### Work order
Return the entire listing, character for character.
>>>>>
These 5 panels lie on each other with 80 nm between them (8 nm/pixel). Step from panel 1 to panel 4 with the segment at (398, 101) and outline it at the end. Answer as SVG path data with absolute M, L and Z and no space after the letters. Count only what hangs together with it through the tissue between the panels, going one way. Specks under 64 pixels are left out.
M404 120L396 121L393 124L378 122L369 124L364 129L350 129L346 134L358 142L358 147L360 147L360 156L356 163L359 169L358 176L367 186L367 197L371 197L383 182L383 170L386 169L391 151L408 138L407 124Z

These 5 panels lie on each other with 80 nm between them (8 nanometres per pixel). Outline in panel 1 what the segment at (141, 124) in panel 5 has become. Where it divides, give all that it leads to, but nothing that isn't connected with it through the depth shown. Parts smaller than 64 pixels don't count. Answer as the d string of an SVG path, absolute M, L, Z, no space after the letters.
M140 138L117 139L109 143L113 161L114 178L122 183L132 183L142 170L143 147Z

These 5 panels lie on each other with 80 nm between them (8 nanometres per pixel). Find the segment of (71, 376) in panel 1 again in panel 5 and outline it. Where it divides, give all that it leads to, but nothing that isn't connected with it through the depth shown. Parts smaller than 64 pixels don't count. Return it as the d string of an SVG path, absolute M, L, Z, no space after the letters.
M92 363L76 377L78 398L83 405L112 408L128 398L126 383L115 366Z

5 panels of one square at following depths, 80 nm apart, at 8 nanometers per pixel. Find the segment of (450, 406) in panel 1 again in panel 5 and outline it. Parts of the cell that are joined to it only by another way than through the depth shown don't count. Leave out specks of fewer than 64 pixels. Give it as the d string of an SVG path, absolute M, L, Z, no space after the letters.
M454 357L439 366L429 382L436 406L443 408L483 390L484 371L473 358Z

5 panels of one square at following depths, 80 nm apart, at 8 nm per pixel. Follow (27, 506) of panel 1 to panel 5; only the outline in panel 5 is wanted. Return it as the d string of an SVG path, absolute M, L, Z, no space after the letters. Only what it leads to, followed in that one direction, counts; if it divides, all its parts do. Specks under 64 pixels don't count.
<<<<<
### Result below
These 5 panels lie on each other with 80 nm between them (8 nm/pixel). Step from panel 1 to panel 4 with the segment at (398, 101) and outline it at the end. Answer as SVG path data with absolute M, L and Z and no space after the letters. Count only what hangs together with it through the tissue between the panels, going one way. Specks under 64 pixels are left out.
M404 120L396 121L393 124L378 122L369 124L364 129L350 129L346 134L358 142L358 147L360 147L360 156L356 163L359 169L358 176L367 186L367 197L371 197L383 182L383 170L386 169L391 151L408 138L407 124Z

These 5 panels lie on each other with 80 nm between them (8 nanometres per pixel). Outline in panel 1 what the segment at (141, 124) in panel 5 has become. Where it divides, give all that it leads to, but nothing that isn't connected with it through the depth shown. Parts smaller than 64 pixels don't count. Answer as the d string of an SVG path, absolute M, L, Z, no space after the letters.
M140 138L117 139L109 143L113 161L114 178L122 183L132 183L142 170L143 147Z

These 5 panels lie on each other with 80 nm between them (8 nanometres per pixel). Find the segment of (71, 376) in panel 1 again in panel 5 and outline it. Where it divides, give all that it leads to, but nothing that isn't connected with it through the depth shown. Parts smaller than 64 pixels don't count. Return it as the d string of an SVG path, absolute M, L, Z, no space after the letters.
M92 363L76 377L78 398L83 405L112 408L128 398L126 383L115 366Z

5 panels of one square at following depths, 80 nm apart, at 8 nanometers per pixel. Find the segment of (450, 406) in panel 1 again in panel 5 and outline it. Parts of the cell that are joined to it only by another way than through the depth shown don't count. Leave out specks of fewer than 64 pixels. Give it as the d string of an SVG path, absolute M, L, Z, no space after the letters.
M454 357L439 366L429 382L436 406L443 408L483 390L484 371L473 358Z

5 panels of one square at following depths, 80 nm apart, at 8 nm per pixel. Follow (27, 506) of panel 1 to panel 5; only the outline in panel 5 is wanted. Return it as the d string of an SVG path, absolute M, L, Z, no space after the letters. Only what it leads to, followed in that one direction, counts; if it divides, all its parts do. Specks under 64 pixels don't count.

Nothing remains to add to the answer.